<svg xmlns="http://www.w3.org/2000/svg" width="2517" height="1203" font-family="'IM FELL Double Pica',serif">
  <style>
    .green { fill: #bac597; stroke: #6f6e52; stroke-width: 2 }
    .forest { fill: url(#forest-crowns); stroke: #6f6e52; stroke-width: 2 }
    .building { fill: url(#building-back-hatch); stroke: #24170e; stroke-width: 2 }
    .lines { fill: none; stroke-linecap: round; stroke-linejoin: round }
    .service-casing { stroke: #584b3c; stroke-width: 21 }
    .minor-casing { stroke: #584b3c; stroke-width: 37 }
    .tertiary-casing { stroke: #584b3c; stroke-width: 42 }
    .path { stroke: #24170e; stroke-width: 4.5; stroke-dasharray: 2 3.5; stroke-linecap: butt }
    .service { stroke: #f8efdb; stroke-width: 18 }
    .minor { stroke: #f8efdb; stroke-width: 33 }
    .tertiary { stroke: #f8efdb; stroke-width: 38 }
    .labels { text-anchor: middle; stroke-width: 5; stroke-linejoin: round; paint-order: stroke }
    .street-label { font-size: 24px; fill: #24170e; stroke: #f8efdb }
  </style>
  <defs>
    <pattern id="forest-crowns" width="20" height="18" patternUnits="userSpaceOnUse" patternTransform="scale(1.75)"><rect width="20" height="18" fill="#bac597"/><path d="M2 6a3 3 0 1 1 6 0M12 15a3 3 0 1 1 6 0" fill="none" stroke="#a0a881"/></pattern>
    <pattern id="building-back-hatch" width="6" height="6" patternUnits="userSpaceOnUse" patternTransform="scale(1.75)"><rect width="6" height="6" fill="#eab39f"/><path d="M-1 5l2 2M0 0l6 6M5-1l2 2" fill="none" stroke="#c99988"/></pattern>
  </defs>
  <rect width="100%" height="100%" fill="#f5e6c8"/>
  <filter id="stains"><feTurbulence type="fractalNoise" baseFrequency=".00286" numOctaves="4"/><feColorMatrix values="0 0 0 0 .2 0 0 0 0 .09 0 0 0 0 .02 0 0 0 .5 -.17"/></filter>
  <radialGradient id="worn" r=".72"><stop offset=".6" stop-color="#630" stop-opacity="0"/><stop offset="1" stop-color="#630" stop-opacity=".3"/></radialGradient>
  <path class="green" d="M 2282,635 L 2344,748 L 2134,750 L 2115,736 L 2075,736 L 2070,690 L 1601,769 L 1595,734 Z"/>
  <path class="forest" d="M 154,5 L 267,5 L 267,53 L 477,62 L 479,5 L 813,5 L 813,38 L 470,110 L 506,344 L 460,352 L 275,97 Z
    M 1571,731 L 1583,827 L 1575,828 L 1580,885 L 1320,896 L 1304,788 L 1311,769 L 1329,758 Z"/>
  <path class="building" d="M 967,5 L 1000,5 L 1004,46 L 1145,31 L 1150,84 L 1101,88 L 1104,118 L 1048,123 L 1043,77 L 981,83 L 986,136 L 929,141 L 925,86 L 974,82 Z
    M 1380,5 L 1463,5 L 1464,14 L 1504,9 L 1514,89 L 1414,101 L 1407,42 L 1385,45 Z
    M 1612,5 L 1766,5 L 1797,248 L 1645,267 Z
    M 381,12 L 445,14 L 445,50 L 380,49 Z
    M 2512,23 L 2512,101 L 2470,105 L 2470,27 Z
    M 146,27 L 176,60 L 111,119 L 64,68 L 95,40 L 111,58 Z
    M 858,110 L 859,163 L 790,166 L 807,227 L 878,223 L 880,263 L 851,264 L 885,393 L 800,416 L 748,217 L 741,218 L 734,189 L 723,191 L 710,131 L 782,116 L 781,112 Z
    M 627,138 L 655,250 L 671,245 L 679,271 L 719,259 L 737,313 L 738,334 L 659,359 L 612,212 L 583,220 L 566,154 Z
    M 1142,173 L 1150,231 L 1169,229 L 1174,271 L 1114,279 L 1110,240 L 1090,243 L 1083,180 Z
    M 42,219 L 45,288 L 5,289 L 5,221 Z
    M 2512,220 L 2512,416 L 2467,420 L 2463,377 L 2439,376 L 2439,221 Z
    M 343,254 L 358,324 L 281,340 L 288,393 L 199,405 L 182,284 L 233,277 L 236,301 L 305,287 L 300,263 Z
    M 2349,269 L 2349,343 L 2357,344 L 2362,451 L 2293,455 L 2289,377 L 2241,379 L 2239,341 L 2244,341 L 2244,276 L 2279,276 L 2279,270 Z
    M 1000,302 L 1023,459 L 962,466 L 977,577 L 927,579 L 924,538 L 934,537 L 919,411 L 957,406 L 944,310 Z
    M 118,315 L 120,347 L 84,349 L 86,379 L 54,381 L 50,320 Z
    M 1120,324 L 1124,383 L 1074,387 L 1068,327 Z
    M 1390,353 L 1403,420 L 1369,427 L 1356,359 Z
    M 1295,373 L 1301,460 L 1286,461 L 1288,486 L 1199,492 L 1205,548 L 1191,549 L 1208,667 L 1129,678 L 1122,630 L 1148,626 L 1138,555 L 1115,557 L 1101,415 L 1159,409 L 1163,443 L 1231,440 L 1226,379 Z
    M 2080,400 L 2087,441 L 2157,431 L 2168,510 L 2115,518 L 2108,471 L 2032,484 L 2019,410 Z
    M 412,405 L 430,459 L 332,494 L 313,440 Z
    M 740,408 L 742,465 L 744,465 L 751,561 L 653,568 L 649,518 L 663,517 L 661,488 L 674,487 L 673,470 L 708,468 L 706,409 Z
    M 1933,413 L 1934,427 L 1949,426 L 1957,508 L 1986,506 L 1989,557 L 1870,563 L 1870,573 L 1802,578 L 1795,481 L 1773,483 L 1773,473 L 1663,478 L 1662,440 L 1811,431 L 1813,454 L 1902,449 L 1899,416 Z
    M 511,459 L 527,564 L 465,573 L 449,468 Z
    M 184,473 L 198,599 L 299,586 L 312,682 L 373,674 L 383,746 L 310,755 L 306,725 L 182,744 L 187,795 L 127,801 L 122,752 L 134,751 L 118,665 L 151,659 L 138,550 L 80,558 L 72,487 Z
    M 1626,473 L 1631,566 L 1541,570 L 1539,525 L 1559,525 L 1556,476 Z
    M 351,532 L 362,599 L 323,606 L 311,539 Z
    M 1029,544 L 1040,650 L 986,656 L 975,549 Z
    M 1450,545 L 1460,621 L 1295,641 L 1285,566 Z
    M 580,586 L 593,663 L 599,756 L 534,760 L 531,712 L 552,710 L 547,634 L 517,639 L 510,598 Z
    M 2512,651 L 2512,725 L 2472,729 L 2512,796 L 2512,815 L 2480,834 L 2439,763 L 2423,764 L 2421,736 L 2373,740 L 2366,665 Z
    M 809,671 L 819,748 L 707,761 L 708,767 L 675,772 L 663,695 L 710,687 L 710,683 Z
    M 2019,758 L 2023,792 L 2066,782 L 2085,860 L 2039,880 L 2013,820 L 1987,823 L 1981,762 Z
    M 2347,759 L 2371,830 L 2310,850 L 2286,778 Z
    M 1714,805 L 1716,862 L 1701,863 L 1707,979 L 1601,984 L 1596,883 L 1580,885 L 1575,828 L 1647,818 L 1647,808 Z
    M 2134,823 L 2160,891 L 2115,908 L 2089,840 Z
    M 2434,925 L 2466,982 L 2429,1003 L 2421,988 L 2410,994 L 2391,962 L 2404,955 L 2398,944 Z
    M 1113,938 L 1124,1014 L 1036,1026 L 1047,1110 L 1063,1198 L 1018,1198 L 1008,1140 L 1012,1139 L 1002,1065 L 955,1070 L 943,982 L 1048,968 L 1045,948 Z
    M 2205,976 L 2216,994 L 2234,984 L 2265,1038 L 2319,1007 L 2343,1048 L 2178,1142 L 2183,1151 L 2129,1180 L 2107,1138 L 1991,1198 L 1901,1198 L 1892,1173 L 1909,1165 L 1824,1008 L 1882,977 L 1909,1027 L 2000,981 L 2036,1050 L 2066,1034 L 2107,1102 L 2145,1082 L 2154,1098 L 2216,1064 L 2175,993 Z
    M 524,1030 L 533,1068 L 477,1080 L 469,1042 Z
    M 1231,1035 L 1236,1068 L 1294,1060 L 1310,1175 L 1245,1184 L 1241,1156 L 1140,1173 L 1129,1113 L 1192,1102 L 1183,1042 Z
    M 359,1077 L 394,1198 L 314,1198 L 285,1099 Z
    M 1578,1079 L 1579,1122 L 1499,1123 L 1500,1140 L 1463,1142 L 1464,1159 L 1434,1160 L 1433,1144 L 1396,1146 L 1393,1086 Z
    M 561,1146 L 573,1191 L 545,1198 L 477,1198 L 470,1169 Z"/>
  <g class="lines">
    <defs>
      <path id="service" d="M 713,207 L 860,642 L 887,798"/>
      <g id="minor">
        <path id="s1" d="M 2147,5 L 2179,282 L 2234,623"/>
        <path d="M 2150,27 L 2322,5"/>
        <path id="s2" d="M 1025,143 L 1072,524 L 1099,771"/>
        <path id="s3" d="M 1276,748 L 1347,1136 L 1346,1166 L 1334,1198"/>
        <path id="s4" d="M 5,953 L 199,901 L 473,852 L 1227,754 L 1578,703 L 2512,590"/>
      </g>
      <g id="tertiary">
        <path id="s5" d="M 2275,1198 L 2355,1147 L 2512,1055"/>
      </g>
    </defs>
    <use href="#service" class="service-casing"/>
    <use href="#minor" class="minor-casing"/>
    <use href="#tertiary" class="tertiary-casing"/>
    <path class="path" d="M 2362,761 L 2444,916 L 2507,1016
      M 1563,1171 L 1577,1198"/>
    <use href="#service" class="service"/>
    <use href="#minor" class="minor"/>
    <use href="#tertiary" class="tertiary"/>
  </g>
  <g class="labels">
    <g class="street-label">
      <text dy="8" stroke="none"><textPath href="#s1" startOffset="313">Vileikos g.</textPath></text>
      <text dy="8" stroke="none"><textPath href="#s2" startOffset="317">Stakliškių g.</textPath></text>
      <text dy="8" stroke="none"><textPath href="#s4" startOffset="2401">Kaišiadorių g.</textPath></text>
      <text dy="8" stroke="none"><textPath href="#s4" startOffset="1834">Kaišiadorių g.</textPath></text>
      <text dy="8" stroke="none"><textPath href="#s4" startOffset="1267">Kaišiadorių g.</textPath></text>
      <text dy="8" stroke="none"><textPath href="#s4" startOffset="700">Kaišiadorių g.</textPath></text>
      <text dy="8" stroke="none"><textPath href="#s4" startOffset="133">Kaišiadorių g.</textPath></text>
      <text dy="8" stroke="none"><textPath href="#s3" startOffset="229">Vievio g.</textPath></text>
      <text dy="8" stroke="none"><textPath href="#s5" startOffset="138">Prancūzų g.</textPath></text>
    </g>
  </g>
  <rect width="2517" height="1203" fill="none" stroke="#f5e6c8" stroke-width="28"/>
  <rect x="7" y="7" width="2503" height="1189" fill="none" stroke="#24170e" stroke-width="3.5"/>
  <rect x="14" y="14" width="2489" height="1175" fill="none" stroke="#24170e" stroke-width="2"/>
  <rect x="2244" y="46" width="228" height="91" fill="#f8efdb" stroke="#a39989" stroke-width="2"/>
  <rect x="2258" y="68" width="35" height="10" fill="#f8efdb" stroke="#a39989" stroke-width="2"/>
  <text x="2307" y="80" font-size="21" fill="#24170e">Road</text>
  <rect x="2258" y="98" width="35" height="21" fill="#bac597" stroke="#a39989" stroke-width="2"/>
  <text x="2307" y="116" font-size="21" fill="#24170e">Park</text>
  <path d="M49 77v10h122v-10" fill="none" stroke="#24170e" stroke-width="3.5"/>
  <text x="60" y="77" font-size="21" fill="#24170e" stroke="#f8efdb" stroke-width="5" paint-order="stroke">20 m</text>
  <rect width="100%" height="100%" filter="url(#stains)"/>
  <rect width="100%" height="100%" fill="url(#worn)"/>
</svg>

※

• _Task description_
Above are the records; report each line in them that includes the word "lines".

• _Result of this exercise_
    .lines { fill: none; stroke-linecap: round; stroke-linejoin: round }
  <g class="lines">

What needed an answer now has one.